Lo spettacolo offerto quotidianamente dai media, sia pubblici che privati è avvilente. Per non parlare della carta stampata, del giornalismo attuale, che è tutt’altro che libero, come sostengono i soliti difensori d’ufficio. Non c’è emittente pubblica e privata che non sia schierata sull’asse Renzi-Berlusconi. L’omologazione è la regola. Urlare “vergogna” è veramente riduttivo!
Gli scandali ai quali assistiamo, ogni giorno, l’ultimo dei quali riguarda le vecchie e nuove baronie universitarie, rappresentano solo l’ultimo esempio di questa democrazia malata. Sui media si parla d’altro con un unico scopo: perdere tempo ed assicurare ai soliti privilegiati i vantaggi ben noti. I giornali non fanno che lodare i provvedimenti del governo, attribuendo la responsabilità del disastro economico e sociale nel quale vivono gli italiani a quelle persone che vengono etichettate come “populisti”, che cercano di togliere la testa dalla sabbia e intendono reagire a una situazione reale, che non è quella descritta e certificata dai media. Quegli stessi media che però si guardano bene dal dire che questo Paese è diviso in due. Che ci sono ormai due piazze contrapposte, due aree, nettamente marcate. Lo senti per strada, lo leggi sul web, lo vedi in televisione e in tutte le occasioni che ci offre la realtà. Sono due flussi d’opinione che non riescono più a trovare punti di contatto e di compromesso.

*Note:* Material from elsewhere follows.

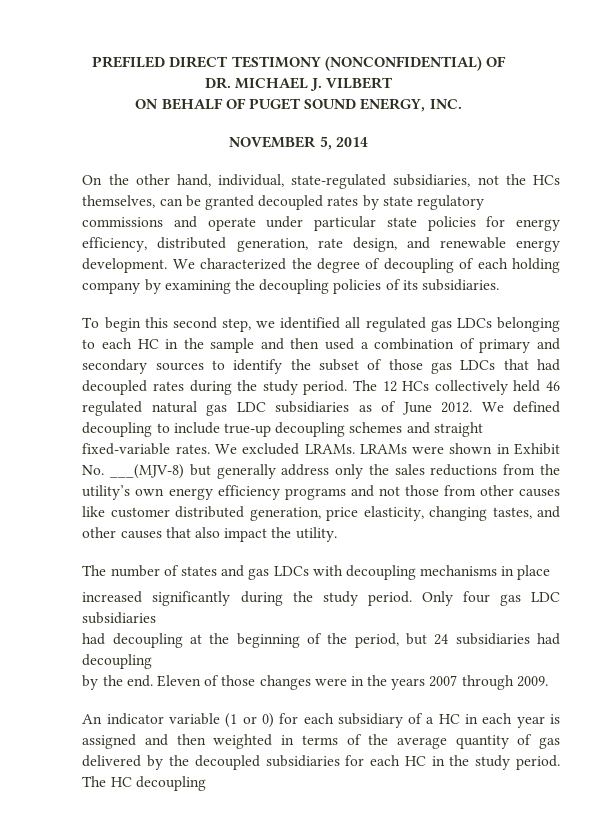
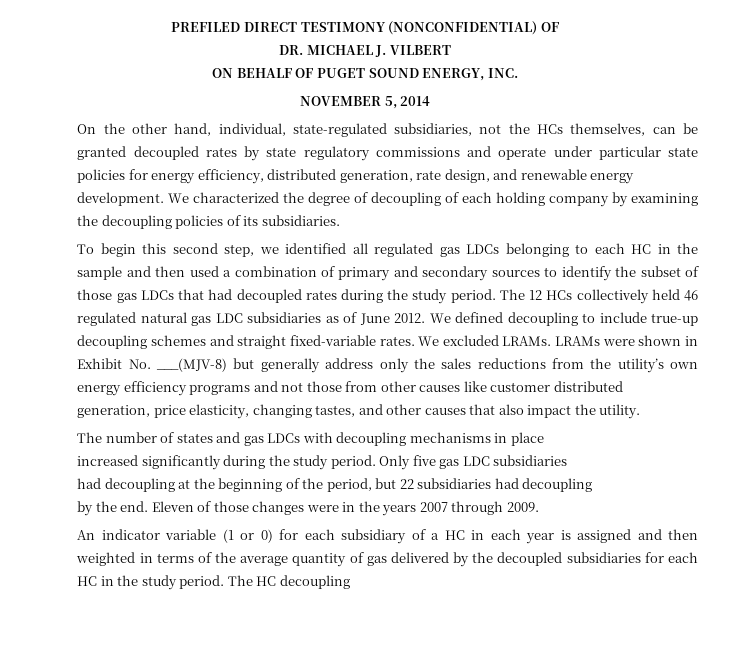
[462,591,490,603] four -> [412,455,436,466] five
[434,634,449,645] 24 -> [399,479,414,489] 22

C’è un processo in corso in questo Paese che va ben oltre i personaggetti sulla scena politica corrente, quali, ad esempio, il maghetto di Firenze, Matteo Otelma Renzi. Mentre la politica si squaglia nei talk-show, l’Italia si sta ridisegnando in due aree. Al di là dei leader furbetti che saltellano ora a destra ora a sinistra, ora chiudono e ora aprono le porte dell’Italia secondo i sondaggi del momento, ci sono ormai nel nostro Paese due grandi correnti d’opinione piuttosto stabili. Che sono divise, contrapposte, sui grandi temi sensibili del nostro tempo. Le due parti non sono speculari, ma asimmetriche, molto diverse. Una s’identifica con le fabbriche d’opinione, con l’egemonia sottoculturale, con i poteri mediatici, giudiziari e con l’establishment. E che ritiene di avere il monopolio dei valori morali e sociali, etici e culturali, si reputa superiore, e non considera che anche chi difende la realtà, la tradizione, la natura, la famiglia, la vita come è sempre stata, possa avere valori morali e ideali contrapposti ma degni di rispetto. L’altra, un’opinione pubblica che è un fiume in piena, che a volte tace, subisce, si rifugia nel privato, ma poi borbotta, a volte esplode, vota contro, esprime il suo dissenso con rabbia. Se i primi sono spesso affetti da disprezzo i secondi sono affetti da risentimento. E allora? Ci vorrebbe un comune senso dello Stato e della comunità, per creare un terreno comune; ma non c’è.